My motivation was something called VistaScan that is now available on some/most(?) TIMSTOFs if you have TIMSControl 5 or higher. VistaScan is related to midiaPASEF, but on a limited scale. 

My real motivation was trying to make VistaScan do something I want it to do that I can now say with absolute certainty that midiaPASEF can not do, nor will it ever be able to do it. Instead of being bitter about an hour of my life I will never ever get back (the video is shorter than that I had to stop and think about things and back up several times), I'm legitimately really happy to understand the concept. 

Like the other diaPASEF methods, this one leverages the very handy properties of being able to discriminate peptides by retention time, ion mobility and accurate mass. What sets this one apart is that the quadrupole (the fastest part) is moving in overlapping windows. Obviously, not new stuff, and this method was inspired by MacCoss lab's multiplexed PRM stuff that is so smart that no one aside from the authors have ever been smart enough to use it themselves. 

While on the surface you can look at the midiaPASEF posters and technical notes from the vendor and think - "okay, they're doing tiny window DIA while leveraging ion mobility" (okay, that's what I thought). It's not quite that. It is still using relatively large mass isolation windows, but because they're overlapping and the data acquisition is very very fast, they can deconvolute the data (again, similar to multiplexing PRMs). 

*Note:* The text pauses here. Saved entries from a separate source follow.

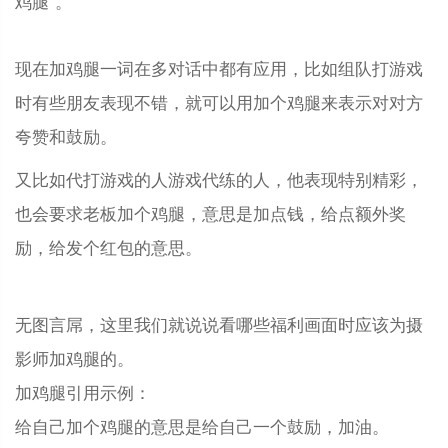
鸡腿”。
现在加鸡腿一词在多对话中都有应用，比如组队打游戏
时有些朋友表现不错，就可以用加个鸡腿来表示对对方
夸赞和鼓励。
又比如代打游戏的人游戏代练的人，他表现特别精彩，
也会要求老板加个鸡腿，意思是加点钱，给点额外奖
励，给发个红包的意思。
无图言屌，这里我们就说说看哪些福利画面时应该为摄
影师加鸡腿的。
加鸡腿引用示例：
给自己加个鸡腿的意思是给自己一个鼓励，加油。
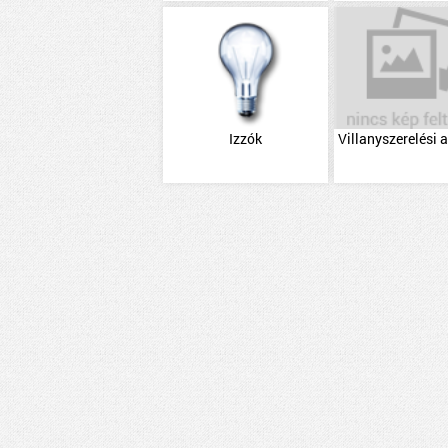
Izzók
Villanyszerelési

The trick, then, is on the software side, where the data needs to be modeled over the sliding windows. If, for example, you see your precursor fall off as the quad slides past a certain point, then you know the upper mass range of that precursor. Where this gets really smart is that they also have to track the fragment ions the same way. 

Your diaPASEF window is still loaded with fragments from everything within the 12 Th (or 16 Th, I forget) window, but by modeling the fragments that disappear as you tick the isolation window up or down, you can start to extract the fragments that correspond with that exact precursor.

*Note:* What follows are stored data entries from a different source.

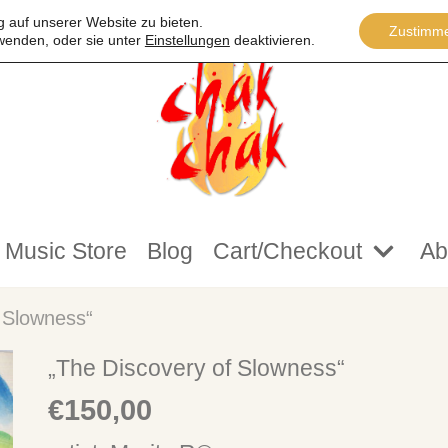
 auf unserer Website zu bieten.
Zustimm
wenden, oder sie unter
Einstellungen
deaktivieren.
Music Store
Blog
Cart/Checkout
Ab
 Slowness“
„The Discovery of Slowness“
€
150,00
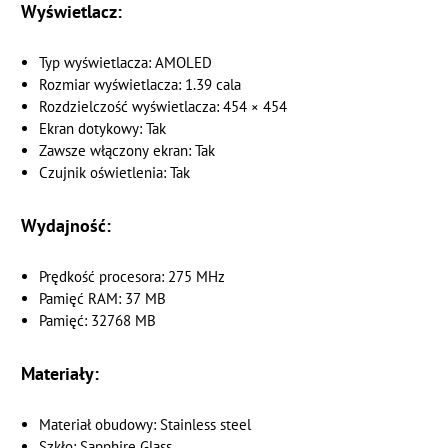
Wyświetlacz:
Typ wyświetlacza: AMOLED
Rozmiar wyświetlacza: 1.39 cala
Rozdzielczość wyświetlacza: 454 × 454
Ekran dotykowy: Tak
Zawsze włączony ekran: Tak
Czujnik oświetlenia: Tak
Wydajność:
Prędkość procesora: 275 MHz
Pamięć RAM: 37 MB
Pamięć: 32768 MB
Materiały:
Materiał obudowy: Stainless steel
Szkło: Sapphire Glass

You get the added benefit on top that you are altering the TIMS isolation as well. Where this becomes contrary to my motivations was that I was simply hoping to do the 2Da window overlapping DIA stuff that I was doing for SCoPE-MS on the ZenoTOF with an extra dimension - ion mobility.

But if I'm tracking reporter ions which are present in every MS2 scan, then these can't be modeled. It is definitely possible, however, to use the complementary ion pairs, but to process those data you've either got to have Thermo .RAW or have access to that super mysterious data processing server that has those capabilities. Neither of which match here. 

Doesn't work for my application, but it's still super cool. Where I have a disconnect is the VistaScan thing which appears to be a limited version of midiaPASEF that only works for some applications. I'm hoping to test some things on it (just got a 5.0 upgrade) and I suspect that we can generate the data but not process much of it. We'll see though!